What is expected :: Restate word for word the entries below, starting with the line with "X003224Y012651D01*" and continuing through the line with "X007206Y010960D01*". Include both of those lines and no others.

++++ Supplied records

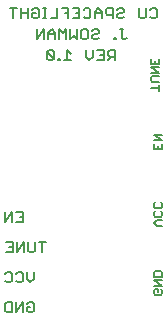
<source format=gbo>
G75*
G70*
%OFA0B0*%
%FSLAX24Y24*%
%IPPOS*%
%LPD*%
%AMOC8*
5,1,8,0,0,1.08239X$1,22.5*
%
%ADD10C,0.0060*%
%ADD11C,0.0050*%
D10*
X002259Y002681D02*
X002203Y002738D01*
X002203Y002965D01*
X002259Y003021D01*
X002430Y003021D01*
X002430Y002681D01*
X002259Y002681D01*
X002571Y002681D02*
X002571Y003021D01*
X002798Y003021D02*
X002571Y002681D01*
X002798Y002681D02*
X002798Y003021D01*
X002939Y002965D02*
X002996Y003021D01*
X003110Y003021D01*
X003166Y002965D01*
X003166Y002738D01*
X003110Y002681D01*
X002996Y002681D01*
X002939Y002738D01*
X002939Y002851D01*
X003053Y002851D01*
X003053Y003681D02*
X002939Y003795D01*
X002939Y004021D01*
X002798Y003965D02*
X002798Y003738D01*
X002741Y003681D01*
X002628Y003681D01*
X002571Y003738D01*
X002430Y003738D02*
X002373Y003681D01*
X002259Y003681D01*
X002203Y003738D01*
X002203Y003965D02*
X002259Y004021D01*
X002373Y004021D01*
X002430Y003965D01*
X002430Y003738D01*
X002571Y003965D02*
X002628Y004021D01*
X002741Y004021D01*
X002798Y003965D01*
X003053Y003681D02*
X003166Y003795D01*
X003166Y004021D01*
X003141Y004681D02*
X003028Y004681D01*
X002971Y004738D01*
X002971Y005021D01*
X002830Y005021D02*
X002830Y004681D01*
X002603Y004681D02*
X002603Y005021D01*
X002461Y005021D02*
X002461Y004681D01*
X002234Y004681D01*
X002348Y004851D02*
X002461Y004851D01*
X002461Y005021D02*
X002234Y005021D01*
X002603Y004681D02*
X002830Y005021D01*
X003198Y005021D02*
X003198Y004738D01*
X003141Y004681D01*
X003339Y005021D02*
X003566Y005021D01*
X003453Y005021D02*
X003453Y004681D01*
X002816Y005681D02*
X002589Y005681D01*
X002448Y005681D02*
X002448Y006021D01*
X002221Y005681D01*
X002221Y006021D01*
X002589Y006021D02*
X002816Y006021D01*
X002816Y005681D01*
X002816Y005851D02*
X002703Y005851D01*
X003670Y011081D02*
X003784Y011081D01*
X003841Y011138D01*
X003614Y011365D01*
X003614Y011138D01*
X003670Y011081D01*
X003841Y011138D02*
X003841Y011365D01*
X003784Y011421D01*
X003670Y011421D01*
X003614Y011365D01*
X003645Y011781D02*
X003645Y012008D01*
X003759Y012121D01*
X003872Y012008D01*
X003872Y011781D01*
X004014Y011781D02*
X004014Y012121D01*
X004127Y012008D01*
X004241Y012121D01*
X004241Y011781D01*
X004382Y011781D02*
X004382Y012121D01*
X004609Y012121D02*
X004609Y011781D01*
X004495Y011895D01*
X004382Y011781D01*
X004280Y011421D02*
X004280Y011081D01*
X004393Y011081D02*
X004166Y011081D01*
X004025Y011081D02*
X004025Y011138D01*
X003968Y011138D01*
X003968Y011081D01*
X004025Y011081D01*
X004280Y011421D02*
X004393Y011308D01*
X004807Y011781D02*
X004750Y011838D01*
X004750Y012065D01*
X004807Y012121D01*
X004920Y012121D01*
X004977Y012065D01*
X004977Y011838D01*
X004920Y011781D01*
X004807Y011781D01*
X004903Y011421D02*
X004903Y011195D01*
X005016Y011081D01*
X005130Y011195D01*
X005130Y011421D01*
X005271Y011421D02*
X005498Y011421D01*
X005498Y011081D01*
X005271Y011081D01*
X005384Y011251D02*
X005498Y011251D01*
X005639Y011251D02*
X005696Y011195D01*
X005866Y011195D01*
X005753Y011195D02*
X005639Y011081D01*
X005639Y011251D02*
X005639Y011365D01*
X005696Y011421D01*
X005866Y011421D01*
X005866Y011081D01*
X005841Y011781D02*
X005898Y011781D01*
X005898Y011838D01*
X005841Y011838D01*
X005841Y011781D01*
X006096Y011838D02*
X006096Y012121D01*
X006153Y012121D02*
X006039Y012121D01*
X006096Y011838D02*
X006153Y011781D01*
X006210Y011781D01*
X006266Y011838D01*
X006105Y012481D02*
X005991Y012481D01*
X005934Y012538D01*
X005934Y012595D01*
X005991Y012651D01*
X006105Y012651D01*
X006161Y012708D01*
X006161Y012765D01*
X006105Y012821D01*
X005991Y012821D01*
X005934Y012765D01*
X005793Y012821D02*
X005793Y012481D01*
X005793Y012595D02*
X005623Y012595D01*
X005566Y012651D01*
X005566Y012765D01*
X005623Y012821D01*
X005793Y012821D01*
X005425Y012708D02*
X005425Y012481D01*
X005425Y012651D02*
X005198Y012651D01*
X005198Y012708D02*
X005198Y012481D01*
X005056Y012538D02*
X005056Y012765D01*
X005000Y012821D01*
X004886Y012821D01*
X004830Y012765D01*
X004830Y012538D02*
X004886Y012481D01*
X005000Y012481D01*
X005056Y012538D01*
X005198Y012708D02*
X005311Y012821D01*
X005425Y012708D01*
X005289Y012121D02*
X005175Y012121D01*
X005119Y012065D01*
X005175Y011951D02*
X005119Y011895D01*
X005119Y011838D01*
X005175Y011781D01*
X005289Y011781D01*
X005345Y011838D01*
X005289Y011951D02*
X005175Y011951D01*
X005289Y011951D02*
X005345Y012008D01*
X005345Y012065D01*
X005289Y012121D01*
X004688Y012481D02*
X004461Y012481D01*
X004320Y012481D02*
X004320Y012821D01*
X004093Y012821D01*
X003951Y012821D02*
X003951Y012481D01*
X003725Y012481D01*
X003583Y012481D02*
X003470Y012481D01*
X003526Y012481D02*
X003526Y012821D01*
X003470Y012821D02*
X003583Y012821D01*
X003338Y012765D02*
X003338Y012538D01*
X003281Y012481D01*
X003168Y012481D01*
X003111Y012538D01*
X003111Y012651D01*
X003224Y012651D01*
X003338Y012765D02*
X003281Y012821D01*
X003168Y012821D01*
X003111Y012765D01*
X002969Y012821D02*
X002969Y012481D01*
X002969Y012651D02*
X002742Y012651D01*
X002742Y012821D02*
X002742Y012481D01*
X002488Y012481D02*
X002488Y012821D01*
X002601Y012821D02*
X002374Y012821D01*
X003277Y012121D02*
X003277Y011781D01*
X003504Y012121D01*
X003504Y011781D01*
X003645Y011951D02*
X003872Y011951D01*
X004206Y012651D02*
X004320Y012651D01*
X004461Y012821D02*
X004688Y012821D01*
X004688Y012481D01*
X004688Y012651D02*
X004575Y012651D01*
X006105Y012481D02*
X006161Y012538D01*
X006671Y012538D02*
X006671Y012821D01*
X006671Y012538D02*
X006728Y012481D01*
X006841Y012481D01*
X006898Y012538D01*
X006898Y012821D01*
X007039Y012765D02*
X007096Y012821D01*
X007210Y012821D01*
X007266Y012765D01*
X007266Y012538D01*
X007210Y012481D01*
X007096Y012481D01*
X007039Y012538D01*
D11*
X007071Y011140D02*
X007071Y010960D01*
X007341Y010960D01*
X007341Y011140D01*
X007206Y011050D02*
X007206Y010960D01*
X007071Y010846D02*
X007341Y010846D01*
X007341Y010665D02*
X007071Y010846D01*
X007071Y010665D02*
X007341Y010665D01*
X007341Y010551D02*
X007116Y010551D01*
X007071Y010506D01*
X007071Y010416D01*
X007116Y010371D01*
X007341Y010371D01*
X007341Y010256D02*
X007341Y010076D01*
X007341Y010166D02*
X007071Y010166D01*
X007171Y008601D02*
X007441Y008601D01*
X007441Y008421D02*
X007171Y008601D01*
X007171Y008421D02*
X007441Y008421D01*
X007441Y008306D02*
X007441Y008126D01*
X007171Y008126D01*
X007171Y008306D01*
X007306Y008216D02*
X007306Y008126D01*
X007216Y006346D02*
X007171Y006301D01*
X007171Y006210D01*
X007216Y006165D01*
X007396Y006165D01*
X007441Y006210D01*
X007441Y006301D01*
X007396Y006346D01*
X007396Y006051D02*
X007441Y006006D01*
X007441Y005916D01*
X007396Y005871D01*
X007216Y005871D01*
X007171Y005916D01*
X007171Y006006D01*
X007216Y006051D01*
X007261Y005756D02*
X007171Y005666D01*
X007261Y005576D01*
X007441Y005576D01*
X007441Y005756D02*
X007261Y005756D01*
X007216Y004046D02*
X007396Y004046D01*
X007441Y004001D01*
X007441Y003865D01*
X007171Y003865D01*
X007171Y004001D01*
X007216Y004046D01*
X007171Y003751D02*
X007441Y003751D01*
X007441Y003571D02*
X007171Y003751D01*
X007171Y003571D02*
X007441Y003571D01*
X007396Y003456D02*
X007441Y003411D01*
X007441Y003321D01*
X007396Y003276D01*
X007216Y003276D01*
X007171Y003321D01*
X007171Y003411D01*
X007216Y003456D01*
X007306Y003456D01*
X007306Y003366D01*
M02*

</source>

++++++++

Written response ::
X003224Y012651D01*
X003338Y012765D02*
X003281Y012821D01*
X003168Y012821D01*
X003111Y012765D01*
X002969Y012821D02*
X002969Y012481D01*
X002969Y012651D02*
X002742Y012651D01*
X002742Y012821D02*
X002742Y012481D01*
X002488Y012481D02*
X002488Y012821D01*
X002601Y012821D02*
X002374Y012821D01*
X003277Y012121D02*
X003277Y011781D01*
X003504Y012121D01*
X003504Y011781D01*
X003645Y011951D02*
X003872Y011951D01*
X004206Y012651D02*
X004320Y012651D01*
X004461Y012821D02*
X004688Y012821D01*
X004688Y012481D01*
X004688Y012651D02*
X004575Y012651D01*
X006105Y012481D02*
X006161Y012538D01*
X006671Y012538D02*
X006671Y012821D01*
X006671Y012538D02*
X006728Y012481D01*
X006841Y012481D01*
X006898Y012538D01*
X006898Y012821D01*
X007039Y012765D02*
X007096Y012821D01*
X007210Y012821D01*
X007266Y012765D01*
X007266Y012538D01*
X007210Y012481D01*
X007096Y012481D01*
X007039Y012538D01*
D11*
X007071Y011140D02*
X007071Y010960D01*
X007341Y010960D01*
X007341Y011140D01*
X007206Y011050D02*
X007206Y010960D01*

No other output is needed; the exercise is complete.